DATA SHOWN:

◆ ◆ ◆ ◆

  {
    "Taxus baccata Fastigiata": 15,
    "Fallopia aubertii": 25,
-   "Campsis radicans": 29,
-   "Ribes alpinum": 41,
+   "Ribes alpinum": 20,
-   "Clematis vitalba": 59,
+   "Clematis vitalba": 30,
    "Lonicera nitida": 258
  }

◆ ◆ ◆ ◆

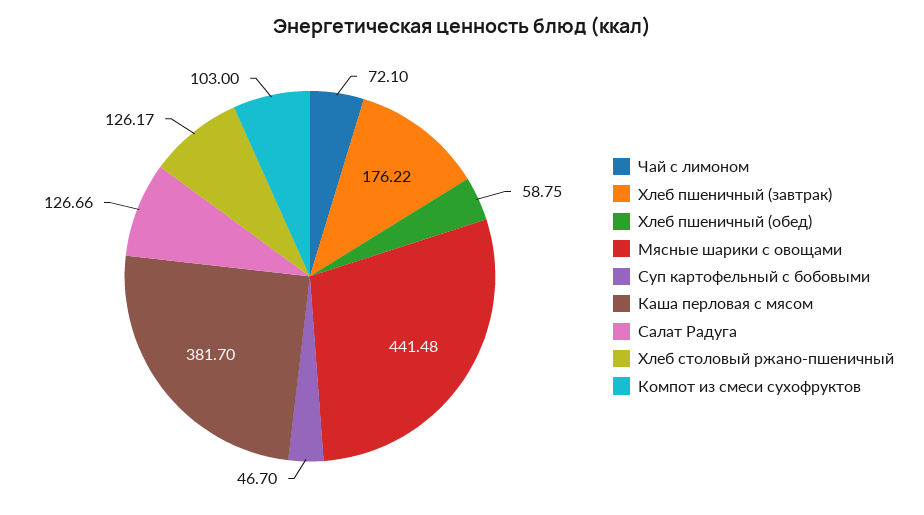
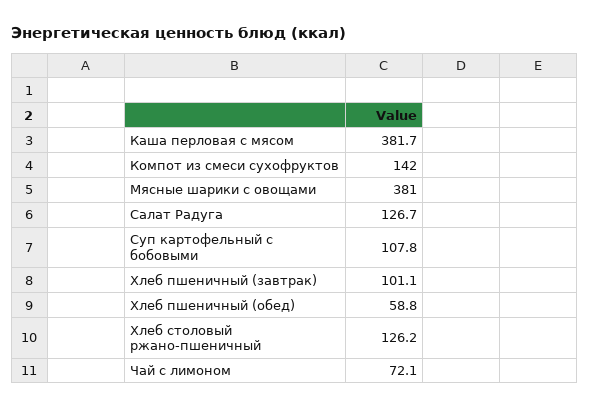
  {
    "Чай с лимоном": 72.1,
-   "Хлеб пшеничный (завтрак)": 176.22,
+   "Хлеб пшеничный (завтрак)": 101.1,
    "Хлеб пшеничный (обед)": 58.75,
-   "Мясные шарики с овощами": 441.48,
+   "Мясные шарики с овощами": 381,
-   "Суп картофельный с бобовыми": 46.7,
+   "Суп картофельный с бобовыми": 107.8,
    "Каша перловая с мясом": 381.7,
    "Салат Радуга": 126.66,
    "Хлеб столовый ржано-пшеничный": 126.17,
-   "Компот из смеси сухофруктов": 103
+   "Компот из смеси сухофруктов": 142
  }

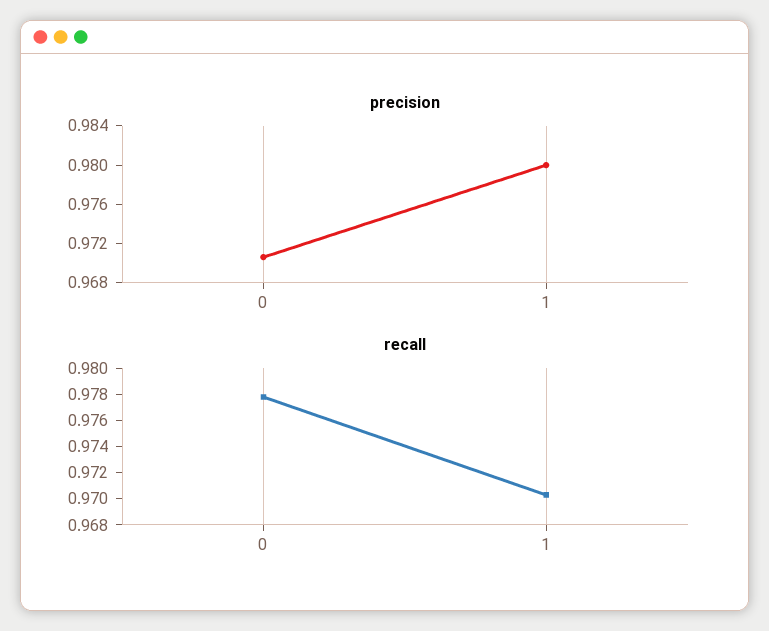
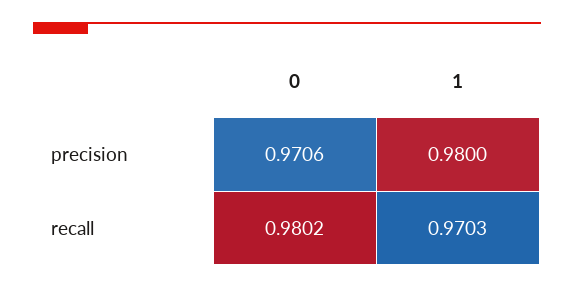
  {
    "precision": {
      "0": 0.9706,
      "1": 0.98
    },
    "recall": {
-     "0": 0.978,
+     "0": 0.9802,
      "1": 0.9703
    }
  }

◆ ◆ ◆ ◆

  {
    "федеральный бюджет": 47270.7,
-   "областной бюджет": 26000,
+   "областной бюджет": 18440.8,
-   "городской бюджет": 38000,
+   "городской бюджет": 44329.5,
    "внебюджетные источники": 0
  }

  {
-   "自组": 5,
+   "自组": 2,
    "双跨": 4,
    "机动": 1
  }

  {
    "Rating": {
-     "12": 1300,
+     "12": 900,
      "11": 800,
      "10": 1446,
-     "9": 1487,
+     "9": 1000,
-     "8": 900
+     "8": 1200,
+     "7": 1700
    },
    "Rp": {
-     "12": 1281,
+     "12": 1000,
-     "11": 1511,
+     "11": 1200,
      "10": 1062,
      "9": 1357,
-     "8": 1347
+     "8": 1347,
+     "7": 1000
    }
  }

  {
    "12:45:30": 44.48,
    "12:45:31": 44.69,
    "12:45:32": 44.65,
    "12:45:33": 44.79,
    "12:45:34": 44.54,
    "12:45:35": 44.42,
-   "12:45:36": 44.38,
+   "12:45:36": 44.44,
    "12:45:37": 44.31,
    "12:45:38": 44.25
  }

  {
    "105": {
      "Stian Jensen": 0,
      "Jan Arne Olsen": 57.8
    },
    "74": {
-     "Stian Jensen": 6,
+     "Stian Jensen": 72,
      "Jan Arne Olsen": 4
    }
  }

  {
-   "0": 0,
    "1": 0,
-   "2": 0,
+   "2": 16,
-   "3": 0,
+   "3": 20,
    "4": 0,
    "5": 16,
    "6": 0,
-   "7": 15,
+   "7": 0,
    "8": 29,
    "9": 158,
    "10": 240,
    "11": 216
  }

◆ ◆ ◆ ◆

AIM OF THE EXERCISE: Whenever "vitalba" shows up in a line of the listing, copy that whole line.

TASK OUTPUT:
-   "Clematis vitalba": 59,
+   "Clematis vitalba": 30,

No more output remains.